**Task item**: Go through the records below line by line and report how many lines include "body", giving the number only.

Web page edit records
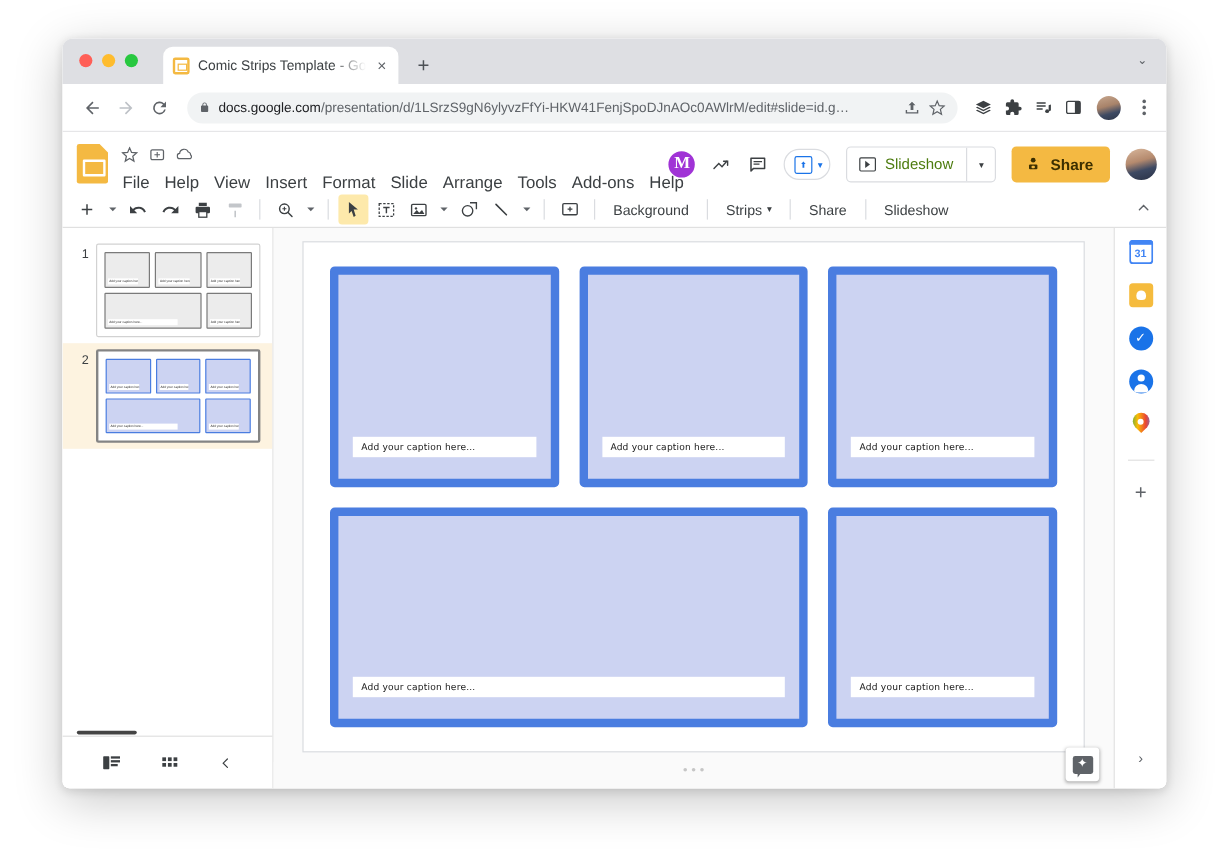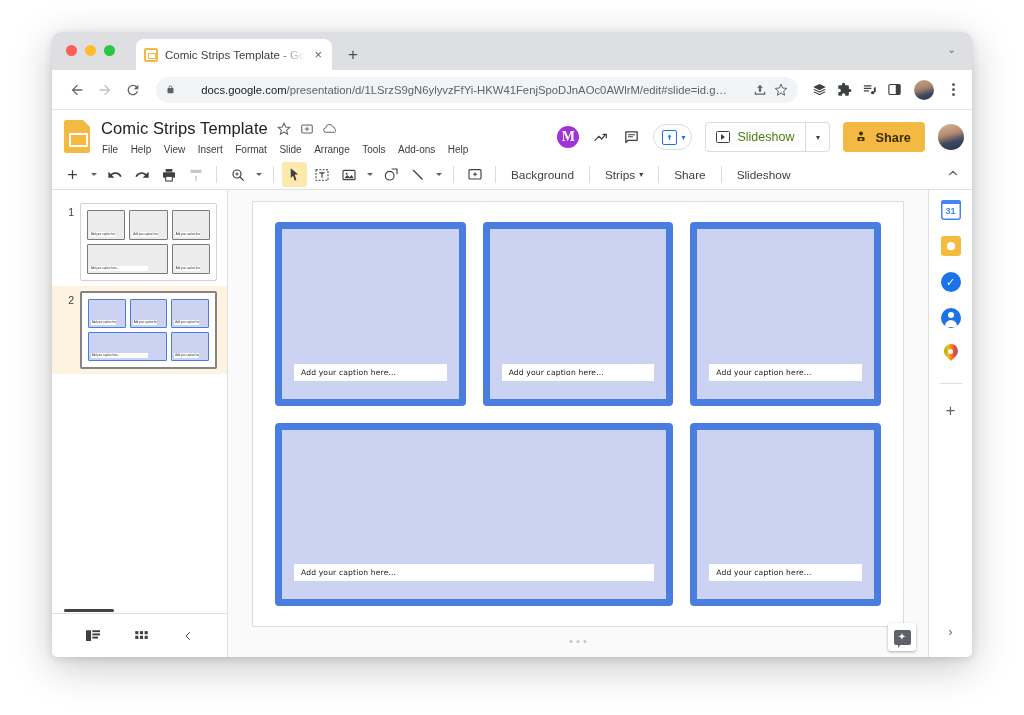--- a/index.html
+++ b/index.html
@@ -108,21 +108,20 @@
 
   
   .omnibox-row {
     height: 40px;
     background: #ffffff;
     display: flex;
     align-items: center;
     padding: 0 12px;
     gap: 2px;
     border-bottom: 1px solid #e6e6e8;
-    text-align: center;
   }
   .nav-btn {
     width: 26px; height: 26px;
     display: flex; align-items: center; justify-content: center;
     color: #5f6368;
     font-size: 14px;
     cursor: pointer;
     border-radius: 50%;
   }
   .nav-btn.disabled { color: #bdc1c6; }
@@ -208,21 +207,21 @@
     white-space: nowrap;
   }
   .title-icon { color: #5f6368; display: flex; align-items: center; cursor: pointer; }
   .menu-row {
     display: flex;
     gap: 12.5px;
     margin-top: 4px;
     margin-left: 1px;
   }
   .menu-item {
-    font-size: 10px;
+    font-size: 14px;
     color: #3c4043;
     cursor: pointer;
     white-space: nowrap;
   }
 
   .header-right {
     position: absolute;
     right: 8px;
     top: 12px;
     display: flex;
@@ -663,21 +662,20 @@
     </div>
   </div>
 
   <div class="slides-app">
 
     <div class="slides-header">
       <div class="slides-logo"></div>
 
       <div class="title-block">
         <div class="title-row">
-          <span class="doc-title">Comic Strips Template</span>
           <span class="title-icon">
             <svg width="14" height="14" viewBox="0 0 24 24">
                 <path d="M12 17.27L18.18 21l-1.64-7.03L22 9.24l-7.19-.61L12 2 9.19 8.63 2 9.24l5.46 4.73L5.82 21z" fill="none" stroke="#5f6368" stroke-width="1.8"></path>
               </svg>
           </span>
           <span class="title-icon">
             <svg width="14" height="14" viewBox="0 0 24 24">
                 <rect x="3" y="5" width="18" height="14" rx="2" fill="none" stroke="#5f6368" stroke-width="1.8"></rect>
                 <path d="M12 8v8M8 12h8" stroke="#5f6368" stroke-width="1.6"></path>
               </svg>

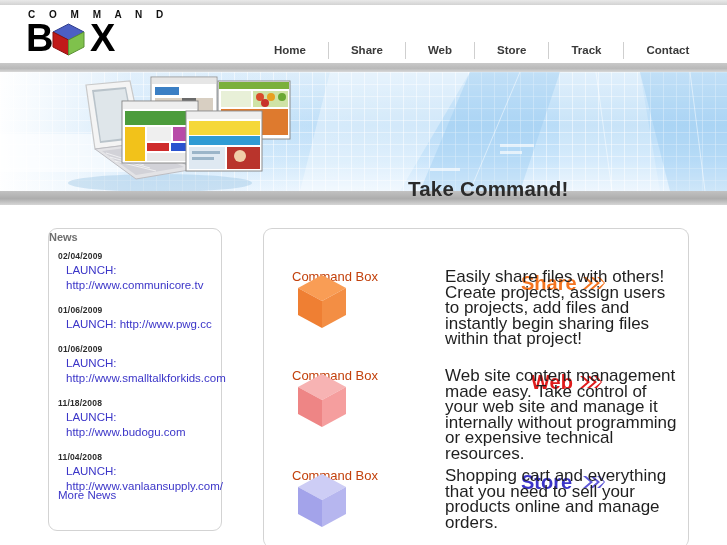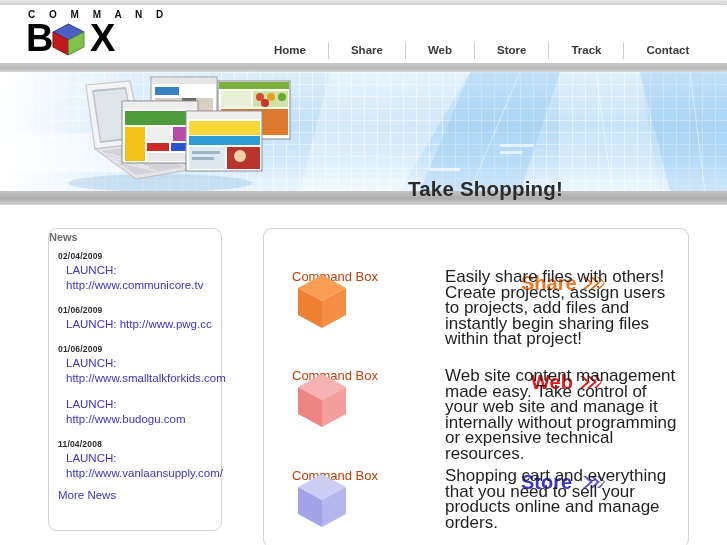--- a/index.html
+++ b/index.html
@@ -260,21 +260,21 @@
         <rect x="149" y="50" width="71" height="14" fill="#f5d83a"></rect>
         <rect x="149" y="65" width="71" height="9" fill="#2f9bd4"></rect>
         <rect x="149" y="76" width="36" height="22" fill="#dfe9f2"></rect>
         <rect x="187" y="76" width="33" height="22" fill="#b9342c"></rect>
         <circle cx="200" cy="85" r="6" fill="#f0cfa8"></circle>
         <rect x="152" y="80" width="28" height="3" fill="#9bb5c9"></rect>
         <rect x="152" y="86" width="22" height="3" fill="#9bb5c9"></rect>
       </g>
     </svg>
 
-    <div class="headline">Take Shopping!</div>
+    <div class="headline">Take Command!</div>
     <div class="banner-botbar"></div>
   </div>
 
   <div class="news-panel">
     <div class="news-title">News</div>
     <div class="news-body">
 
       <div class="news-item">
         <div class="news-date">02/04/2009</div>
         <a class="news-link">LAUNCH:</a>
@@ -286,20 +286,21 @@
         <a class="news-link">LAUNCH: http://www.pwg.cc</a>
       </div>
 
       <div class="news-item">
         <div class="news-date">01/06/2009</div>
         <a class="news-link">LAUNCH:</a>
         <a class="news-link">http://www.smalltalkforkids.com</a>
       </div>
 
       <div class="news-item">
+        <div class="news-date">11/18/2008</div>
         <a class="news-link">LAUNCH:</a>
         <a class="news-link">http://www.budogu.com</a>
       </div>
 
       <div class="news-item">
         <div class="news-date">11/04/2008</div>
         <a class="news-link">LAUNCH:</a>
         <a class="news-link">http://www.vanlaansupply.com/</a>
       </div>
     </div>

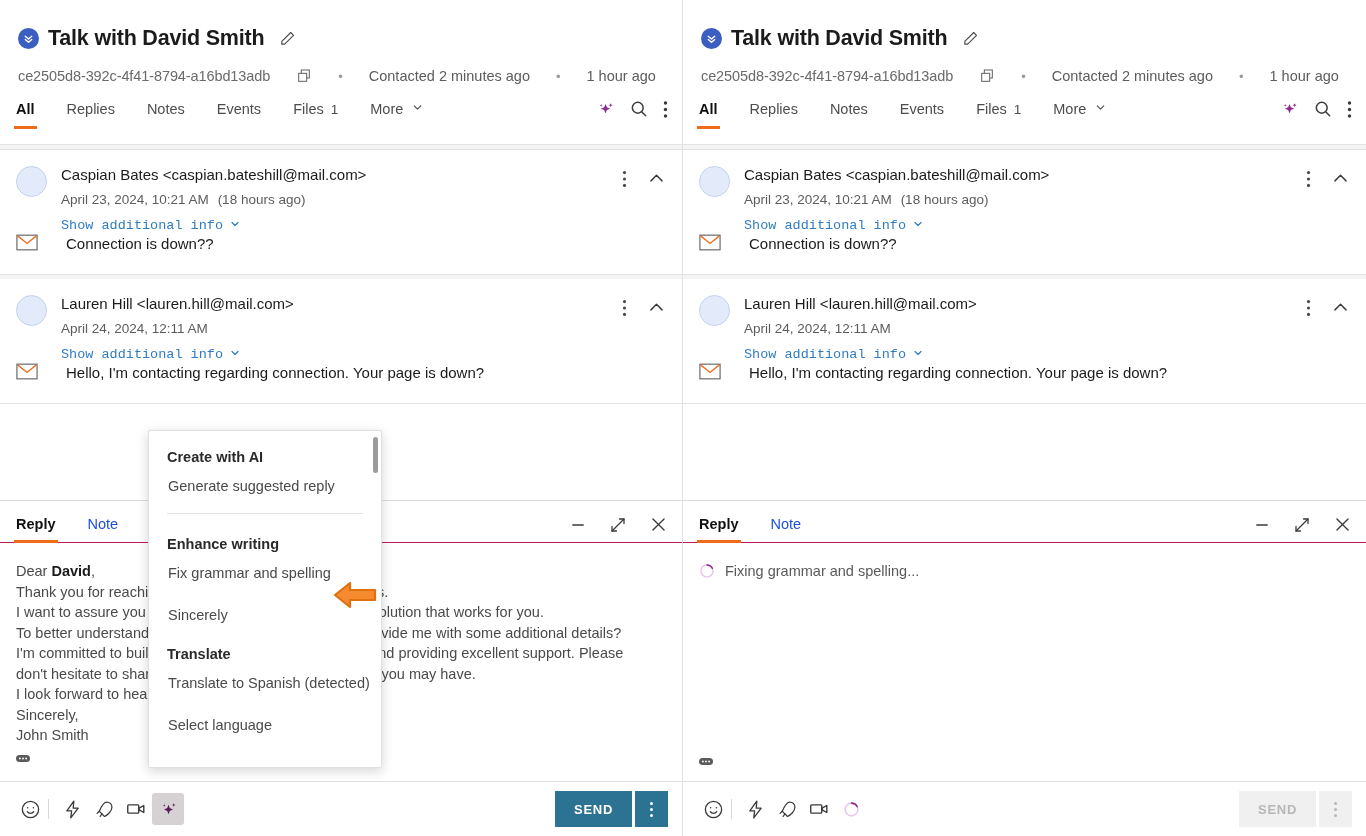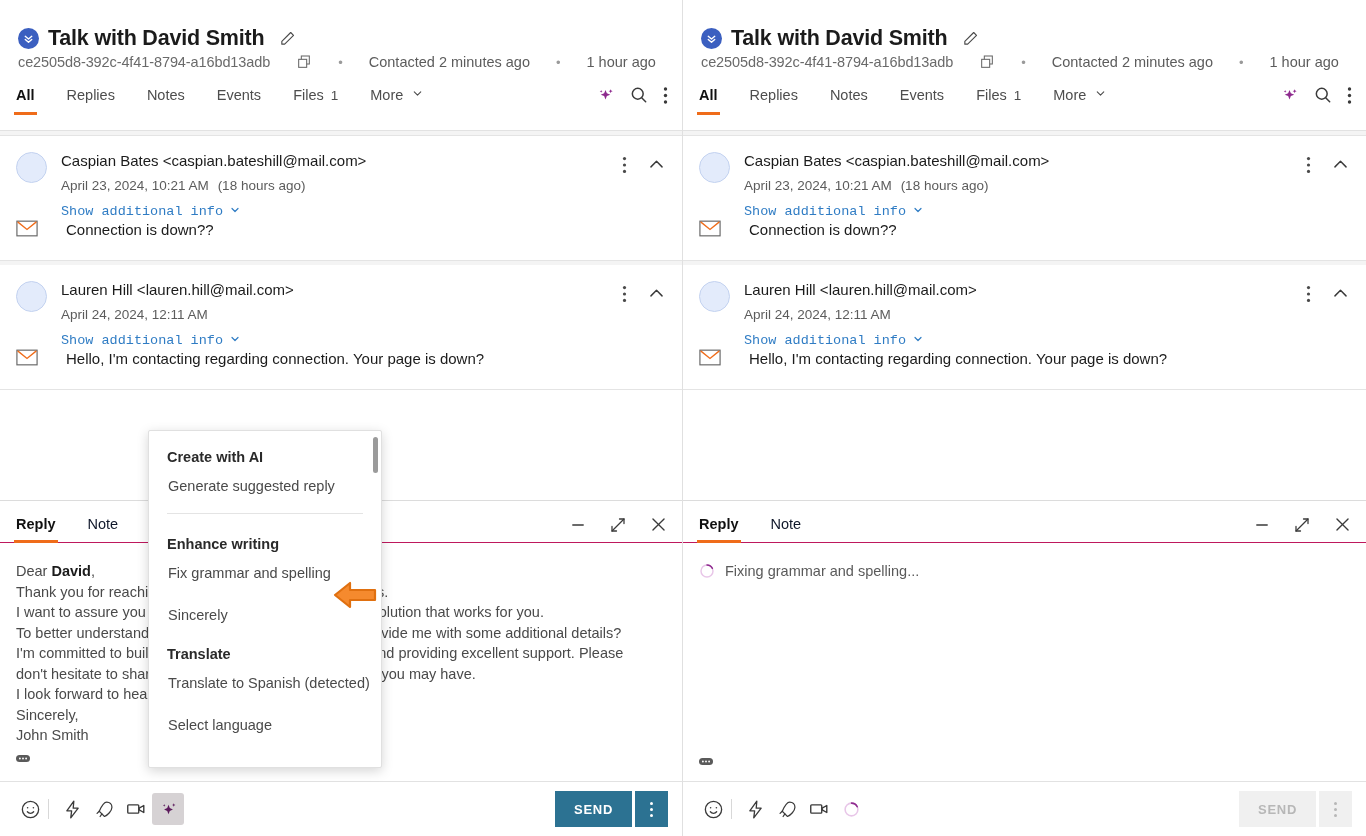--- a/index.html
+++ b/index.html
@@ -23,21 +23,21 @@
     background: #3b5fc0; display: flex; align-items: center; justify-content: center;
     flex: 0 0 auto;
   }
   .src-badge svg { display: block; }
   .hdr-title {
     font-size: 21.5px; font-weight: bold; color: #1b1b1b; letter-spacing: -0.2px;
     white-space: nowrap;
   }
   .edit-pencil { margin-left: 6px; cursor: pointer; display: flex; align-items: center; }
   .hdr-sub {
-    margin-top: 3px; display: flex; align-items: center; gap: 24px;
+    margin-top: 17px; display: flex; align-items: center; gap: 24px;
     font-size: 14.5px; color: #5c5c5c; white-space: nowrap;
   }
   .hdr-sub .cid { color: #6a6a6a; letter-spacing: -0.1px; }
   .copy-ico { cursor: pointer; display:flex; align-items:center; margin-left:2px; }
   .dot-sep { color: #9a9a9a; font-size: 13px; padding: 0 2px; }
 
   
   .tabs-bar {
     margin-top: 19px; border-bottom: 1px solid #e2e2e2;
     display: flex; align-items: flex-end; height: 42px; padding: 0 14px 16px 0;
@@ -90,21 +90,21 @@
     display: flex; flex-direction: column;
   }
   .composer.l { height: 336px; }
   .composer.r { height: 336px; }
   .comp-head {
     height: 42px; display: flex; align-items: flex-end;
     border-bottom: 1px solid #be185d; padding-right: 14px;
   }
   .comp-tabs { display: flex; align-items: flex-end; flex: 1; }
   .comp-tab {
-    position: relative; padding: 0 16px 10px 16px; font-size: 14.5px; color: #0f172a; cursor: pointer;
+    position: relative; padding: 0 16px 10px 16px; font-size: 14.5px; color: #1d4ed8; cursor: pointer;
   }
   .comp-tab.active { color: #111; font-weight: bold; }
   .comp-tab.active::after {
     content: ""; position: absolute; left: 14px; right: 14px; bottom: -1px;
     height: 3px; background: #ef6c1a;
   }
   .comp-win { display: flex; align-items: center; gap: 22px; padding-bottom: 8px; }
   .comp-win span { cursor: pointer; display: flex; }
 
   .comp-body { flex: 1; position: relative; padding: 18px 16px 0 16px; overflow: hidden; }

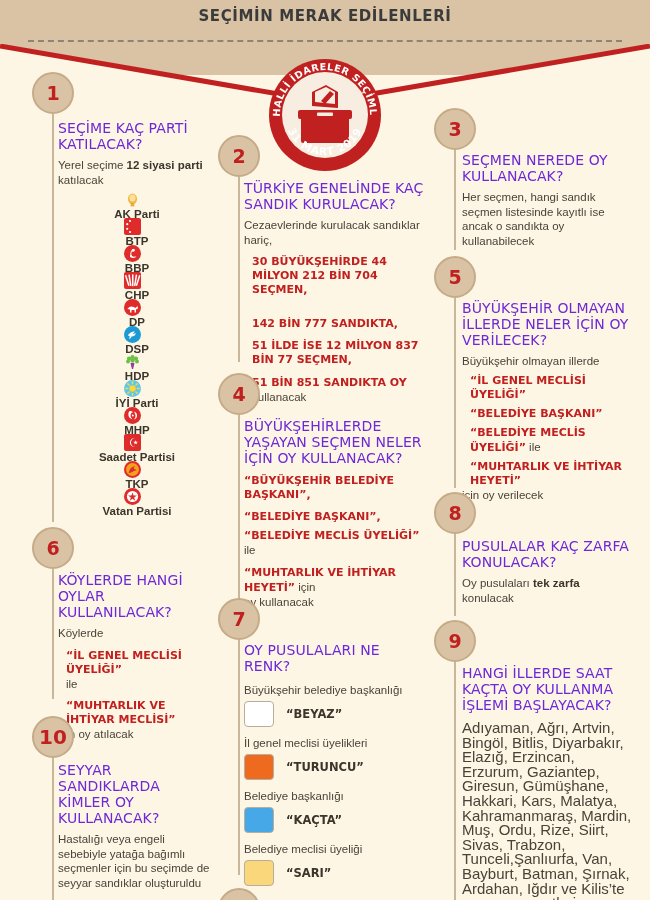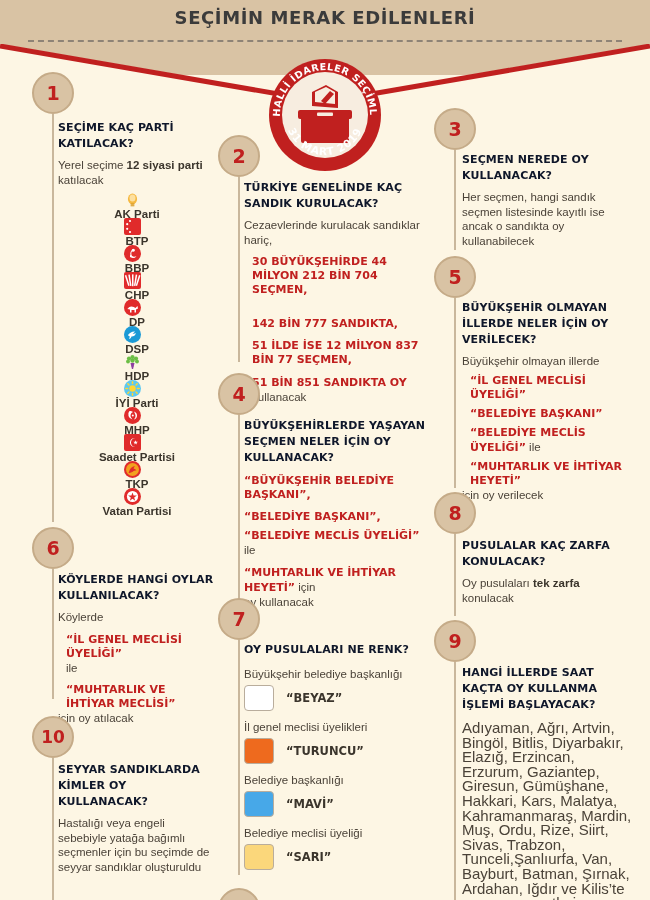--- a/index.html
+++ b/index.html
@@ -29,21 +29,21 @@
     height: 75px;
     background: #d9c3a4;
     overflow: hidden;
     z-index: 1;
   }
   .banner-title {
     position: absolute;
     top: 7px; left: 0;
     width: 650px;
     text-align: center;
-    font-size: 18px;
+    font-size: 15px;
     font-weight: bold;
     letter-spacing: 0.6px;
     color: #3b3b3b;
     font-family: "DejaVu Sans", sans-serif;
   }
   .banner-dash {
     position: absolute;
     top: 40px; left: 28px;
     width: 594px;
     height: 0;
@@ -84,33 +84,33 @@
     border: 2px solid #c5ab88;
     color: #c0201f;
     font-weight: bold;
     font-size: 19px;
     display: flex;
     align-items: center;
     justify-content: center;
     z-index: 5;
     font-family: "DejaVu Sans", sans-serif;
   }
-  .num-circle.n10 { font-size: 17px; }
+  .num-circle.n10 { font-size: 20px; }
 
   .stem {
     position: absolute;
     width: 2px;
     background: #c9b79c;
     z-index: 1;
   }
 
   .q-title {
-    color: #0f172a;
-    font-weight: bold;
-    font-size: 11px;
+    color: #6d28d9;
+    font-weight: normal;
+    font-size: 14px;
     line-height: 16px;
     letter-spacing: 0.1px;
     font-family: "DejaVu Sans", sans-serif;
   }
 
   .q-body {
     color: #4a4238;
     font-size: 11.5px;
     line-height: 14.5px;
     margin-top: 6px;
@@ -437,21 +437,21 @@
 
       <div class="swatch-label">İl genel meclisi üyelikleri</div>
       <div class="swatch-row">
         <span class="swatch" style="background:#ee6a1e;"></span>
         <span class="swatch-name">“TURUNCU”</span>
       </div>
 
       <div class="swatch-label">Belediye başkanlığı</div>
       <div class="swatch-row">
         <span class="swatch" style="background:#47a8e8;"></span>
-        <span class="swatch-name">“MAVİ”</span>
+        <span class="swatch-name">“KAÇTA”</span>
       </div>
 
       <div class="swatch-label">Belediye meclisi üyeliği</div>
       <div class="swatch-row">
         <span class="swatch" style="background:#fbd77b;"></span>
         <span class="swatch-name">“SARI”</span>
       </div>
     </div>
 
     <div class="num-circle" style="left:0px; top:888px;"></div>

**Problem solution**: 3